谈什么需要保胎,万一日后胎保不住空欢喜,都是说辞。BiquPai.
“妈确实心疼月亮,也替她觉得惋惜,但该高兴还是得高兴,那是她的命,我们只能祈祷她以后心想事成。”
路千宁见她除了有一丢丢的异样之外,是真的高兴,提着的心落下不少,“我知道了。”
不是故意瞒着,只是不想看他们失落,也不想让张欣兰又难过又高兴的。
那之后,张欣兰每天都会给路千宁变着法的做一些补汤,但她也没有跟张月亮提这事儿。
至于原因,路千宁心里清楚。
周北竞工作忙起来时,就是张欣兰陪着她一起去胎教中心上课。
路千宁是没有想到,会在这里遇到容暖暖。
她穿着灰色的工装,手里拿着拖布,正在擦走廊里的玻璃。
看到她,容暖暖把拖布丢进水桶里,“怎么走到哪儿都会遇到你?真是扫兴。”
“难道,不是你故意出现在这里,制造偶遇的吗?”路千宁戳破道,“依照你的资历,就算徐家把你丢了也不至于沦落到做保洁员的份儿上,还是这么巧合的在胎教中心做保洁。”
她从来不信什么冤家路窄。
但凡老天爷长长眼,她和容暖暖现在都属于两个世界的人,根本没机会见面!
容暖暖看了眼她的肚子,垂在身侧的手紧了紧,心底疑惑怎么那药物……都这么久了还没有发作呢?
若不是想准确的知道路千宁的孩子到底哪天才能掉,她才不会来这破地方。
“反正,我就是在这里做保洁,你爱信不信吧,我先去忙。
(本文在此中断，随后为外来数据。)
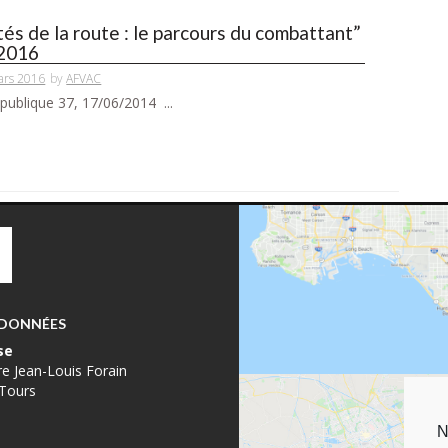
és de la route : le parcours du combattant”
 2016
ars 2016
by
AFVAC
publique 37, 17/06/2014 ...
DONNÉES
se
re Jean-Louis Forain
Tours
N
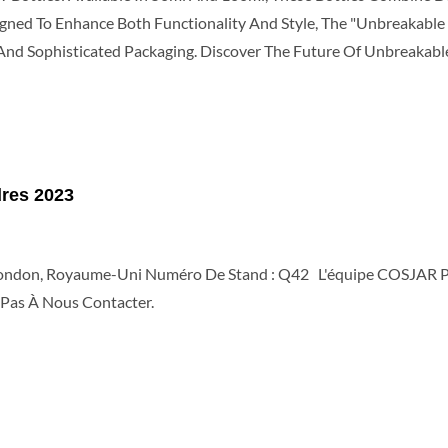
gned To Enhance Both Functionality And Style, The "Unbreakable 
And Sophisticated Packaging. Discover The Future Of Unbreakabl
.com
dres 2023
 London, Royaume-Uni Numéro De Stand : Q42 L'équipe COSJAR Pa
 Pas À Nous Contacter.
”
容暖暖使劲摆推了两下拖布,脏水嘭溅到地上,又激起小雾花落在了路千宁脚上。
路千宁站在原地没动,任由她收拾东西之后走了。
张欣兰十分担心,“怎么咱们走到哪里都能遇见她,她想做什么?”
这已经不是她第一次见容暖暖了。
而且每次都出现在某些重要的场合中。
“不用管她。”路千宁的眸中,容暖暖的背影渐渐消失在尽头,她这才继续收拾手上的东西,“我们先回去,这事儿先不要跟周北竞提。”
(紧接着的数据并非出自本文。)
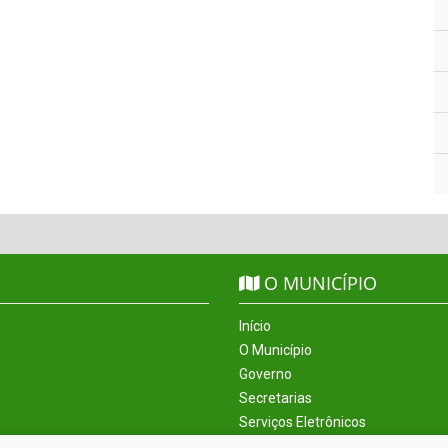
O MUNICÍPIO
Início
O Município
Governo
Secretarias
Serviços Eletrônicos
Incentivos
周北竞最近忙的没时间来陪她做抬脚,公司年会就在近期举行,她不能再让周北竞操心。
但她回去以后,就以年关将至的借口,不去胎教中心了。
这会儿,她二胎刚好整三个月,胎彻底稳下来,第三次全面检查全部过关。
然后她就憋不住要去年会上解解闷,最近除了医院就是去胎教中心,无聊至极。
而且跑跑也闷不住了,她打算带着跑跑一起去,摸鱼带娃还安胎,一举三得。
可周北竞似乎不太同意,“医生说过,你最需要的是静养。”
“人家的静养是指别干活,你又不会让我干活,我就带着跑跑在宴会上吃喝玩乐,还不行么?”路千宁挽着周北竞胳膊晃两下,抬起头使劲在他脸上落下一吻。